La NASA ha finalizado el desarrollo de la Estación de Monitoreo del Entorno Lunar (LEMS), un instrumento científico revolucionario diseñado para ser desplegado por astronautas en la superficie lunar como parte del programa Artemis. LEMS operará de manera autónoma en el Polo Sur lunar, donde las condiciones son extremadamente hostiles.
Equipado con dos sismómetros de alta sensibilidad, LEMS detectará lunamotos y el impacto de meteoritos, proporcionando datos esenciales sobre la actividad sísmica y la estructura interna de la Luna. Su diseño modular permite adaptarlo para futuras misiones, convirtiéndolo en una plataforma versátil y escalable.
Con un peso de solo 5 kilogramos y el tamaño de una maleta pequeña, LEMS está diseñado para funcionar sin intervención humana tras su despliegue.
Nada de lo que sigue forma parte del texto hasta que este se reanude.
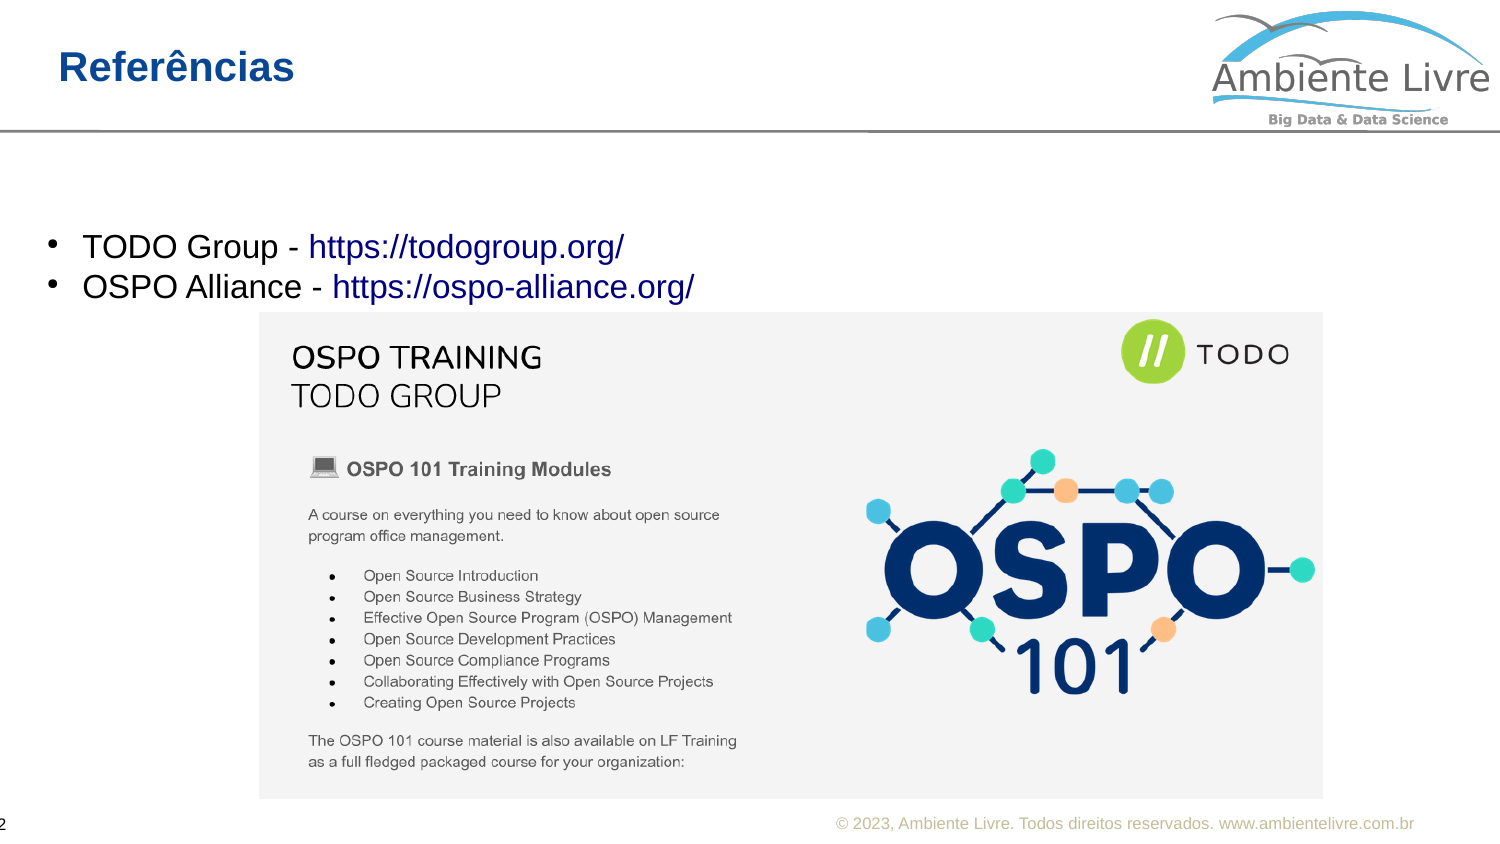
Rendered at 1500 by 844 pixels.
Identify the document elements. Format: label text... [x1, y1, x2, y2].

picture [187, 312, 1323, 799]
picture [1212, 11, 1489, 127]
text_box TODO Group - https://todogroup.org/ OSPO Alliance - https://ospo-alliance.org/ [32, 178, 1347, 313]
title Referências [43, 8, 1127, 129]
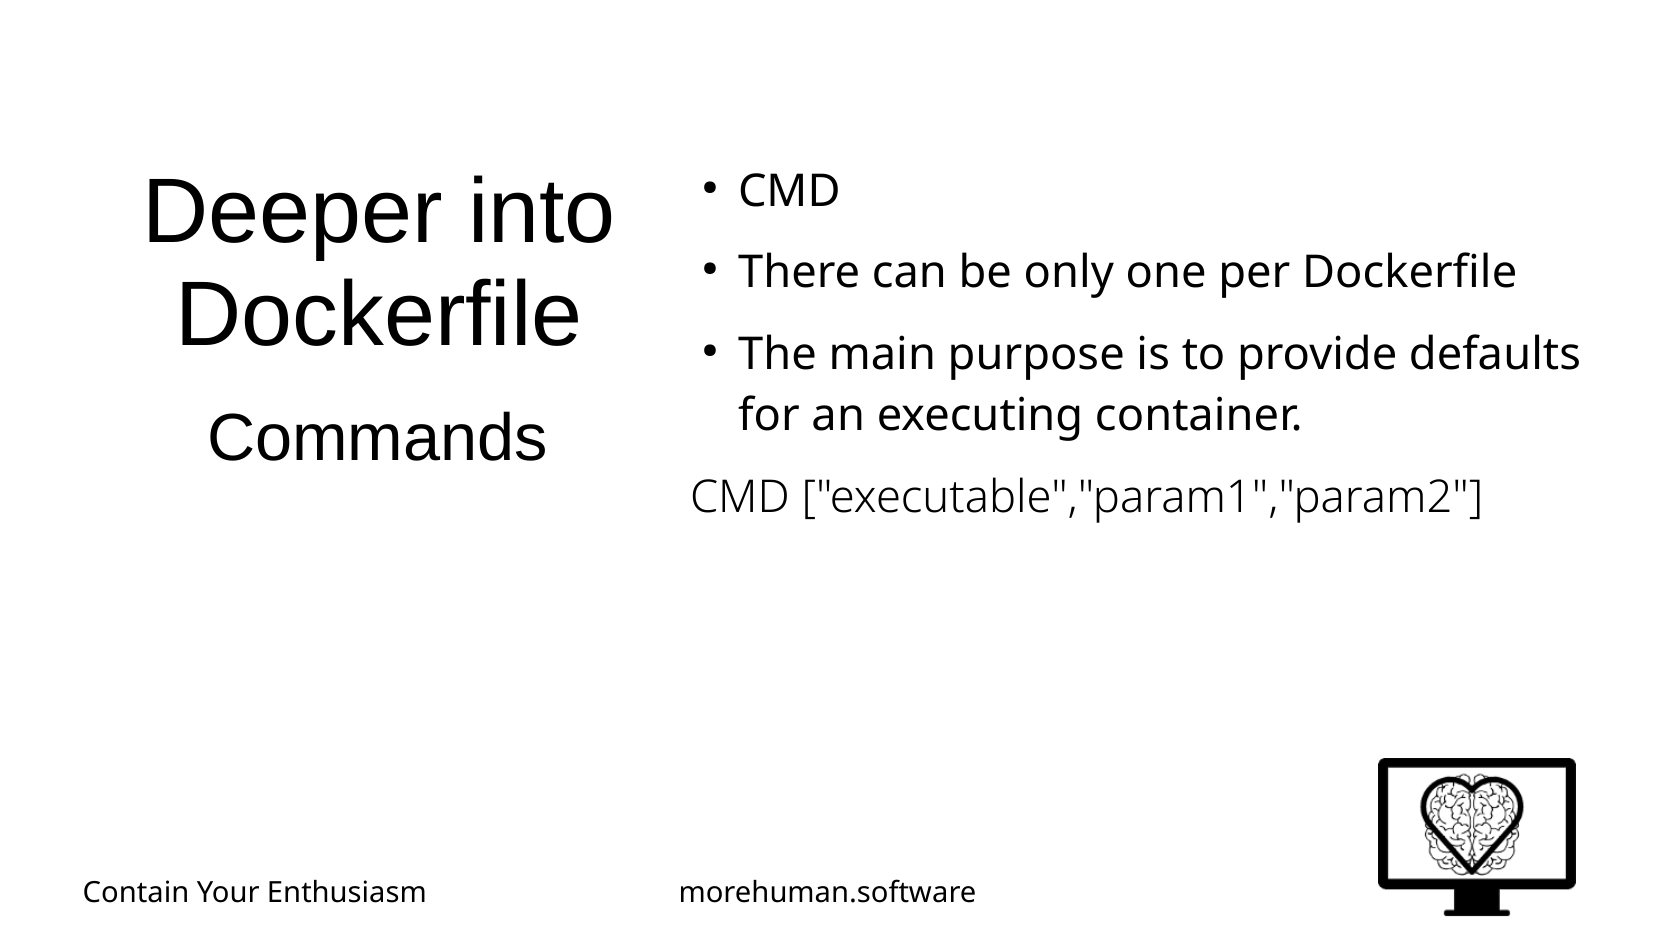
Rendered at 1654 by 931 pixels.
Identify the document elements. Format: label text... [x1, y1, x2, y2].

Utiliza un panel solar flexible para generar energía y transmitir datos mensualmente a la Tierra, manteniendo una temperatura interna estable a pesar de las extremas fluctuaciones térmicas del Polo Sur lunar, donde las temperaturas pueden descender hasta -240°C (-400°F).
A diferencia de los sismómetros del programa Apolo, que dependían de calentadores de radioisótopos, LEMS utiliza materiales aislantes avanzados y un regulador térmico para soportar las gélidas noches lunares, que duran dos semanas terrestres. Estas innovaciones reducen la masa y las necesidades energéticas, allanando el camino para instrumentos más ligeros y eficientes en futuras misiones del programa Artemis.
«LEMS está diseñado para ser una boya científica para la Luna, capaz de operar de forma autónoma durante años», explicó Mehdi Benna, líder del proyecto desde el centro Goddard de la NASA.